Bununla birlikte, buradan, Japonya'nın animasyon endüstrisini geliştirme fırsatının, ulusal çizgi romanlardan ilham aldığını ve günümüzün yerli çizgi romanları ile Japon çizgi romanları arasındaki boşluğa baktığımızı ve hatta karakter tasarımı açısından bile Japon çizgi roman olma eğiliminde olduklarını görebiliriz. Bunu düşünmek aslında üzücü bir şey.
Sorunun kendisine dönelim. Kültürel bir istila mı? Bu aslında yanlış bir önermedir.Geleneksel Çin kültürü son birkaç on yılda kendimiz tarafından yok edildi ve yakında yok olacak. Hanfu ve kimono bile daha önce ortaya çıktı. Utançtan bağımsız olarak.
(Mükemmel Ulusal Çizgi Roman [Özel Kahraman])
Aslında, Çinin geleneksel kültürü her zaman kendi ellerimizde yok edildi.
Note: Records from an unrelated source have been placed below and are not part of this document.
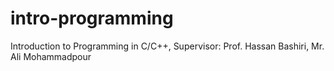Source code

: # intro-programming
Introduction to Programming in C/C++, Supervisor: Prof. Hassan Bashiri, Mr. Ali Mohammadpour
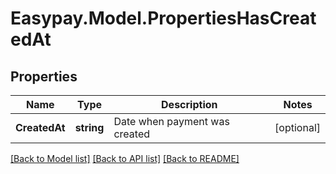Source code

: # Easypay.Model.PropertiesHasCreatedAt
## Properties

Name | Type | Description | Notes
------------ | ------------- | ------------- | -------------
**CreatedAt** | **string** | Date when payment was created | [optional] 

[[Back to Model list]](../README.md#documentation-for-models) [[Back to API list]](../README.md#documentation-for-api-endpoints) [[Back to README]](../README.md)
Ülkemiz kendi kültürümüzü daha iyi ihraç edemezken, Riman kendi başına iyi bir iş çıkardı. Seyirci doğal olarak izlemeyi seviyor. Muhtemelen piyasa ekonomisiyle aynı ve iyi para popüler. , Tüm pazarın gelişmesine faydalıdır.
Nissan'ın kültürel bir ürünü olan Japon animasyonu, kesinlikle kimono, samuray, Japon tarihi gibi bazı yerel beşeri bilimler ve kültürler getirecektir, ancak televizyon kanalının boynuna onları yayına zorlamak için bıçak tutmadı, bu yüzden kültür Bir başka işgal açısı da kültürel alışverişler ... Sadece kendi kültürlerine güvenmeyen veya kendi kültüründen aşağılık hissedenler bunun bir istila olduğunu düşünecekler.
(Mükemmel Ulusal Çizgi Roman [Tarihin En Güçlüsü])
Ancak aşağılık kompleksi olan insanlar üzerinde belirli bir psikolojik etkisinin olduğu yadsınamaz. Pek çok ruhani Japon animasyon çemberinde toplanır ve diğer animasyonları düşünmeden karaladılar. Ülkeniz ve halkınız için bir ağız dolusu Japon çizgi romanlarının bağı sayesinde, manevi görünüyorsunuz Dünya saf ve asildir ve Japon halkı gibi onlar da Japonya'daki yaşamı çok özlüyorlar.Onlara gelince, rasyonel insanlar tartışmak zorunda değil, sadece mutlu olduklarını söyleyebilirler.
Guoman için yol zor olsa da, yeni nesil Guoman işçileri hala mücadele ediyor ve Guoman'ın ilerleme kaydettiği gerçeği herkes için aşikar.
Kişinin kendi kültürüne güvenmesi, rekabetten korkmaması ve izleyicinin duygularına saygı duyması, sübvansiyonları aldatan bu alt düzey animasyonları görünmez kılar.